East China's Shandong Province, China's largest agricultural trade province, saw a trade deficit in the sector for 2012, as exports declined while imports kept rising.
Shandong's exports of agricultural products fell by 2.3 percent year-on-year in 2012 to $15.02 billion, the largest decline since 2001 when China entered the WTO, Zhang Li, an official at Shandong Provincial Department of Agriculture, was quoted as saying by xinhuanet.com Saturday.
Sluggish international market demand, rising domestic costs, fluctuations in vegetable prices and the cancellation of export rebates for some primary agricultural products were the reasons behind the fall in exports, experts said.
Meanwhile, Shandong imported more agricultural products in 2012, resulting in a trade deficit of $6.64 billion for the sector, up by 106.2 percent year-on-year.
Shandong's imported agricultural products are mainly land-intensive soybeans and cotton, and they have relieved domestic demand pressure, analysts said.
Data from Shandong Provincial Department of Agriculture showed that the total imports in 2012 of major agricultural products such as grain, edible vegetable oil and sugar increased by 33.2 percent year-on-year.

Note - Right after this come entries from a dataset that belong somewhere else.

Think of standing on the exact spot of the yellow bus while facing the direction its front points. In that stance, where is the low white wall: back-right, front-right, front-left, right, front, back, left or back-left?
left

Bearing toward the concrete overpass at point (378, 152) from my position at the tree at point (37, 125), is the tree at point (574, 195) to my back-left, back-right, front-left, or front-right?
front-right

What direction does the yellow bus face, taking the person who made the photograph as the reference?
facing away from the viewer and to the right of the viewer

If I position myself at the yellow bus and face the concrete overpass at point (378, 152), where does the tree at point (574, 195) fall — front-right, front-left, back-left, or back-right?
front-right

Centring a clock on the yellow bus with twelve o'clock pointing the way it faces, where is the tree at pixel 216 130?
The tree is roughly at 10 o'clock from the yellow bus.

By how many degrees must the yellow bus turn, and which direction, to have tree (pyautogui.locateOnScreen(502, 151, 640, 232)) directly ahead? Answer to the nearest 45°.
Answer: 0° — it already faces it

China saw an international trade surplus for agricultural products ranging from $2 billion to $6 billion before 2003, but the sector has seen a trade deficit since 2004.
In 2012, China's exports of agricultural products amounted to $63.3 billion, while imports totaled $112.5 billion, resulting in a trade deficit of $49.2 billion, a 44.2 percent increase year-on-year, according to data from the Ministry of Agriculture.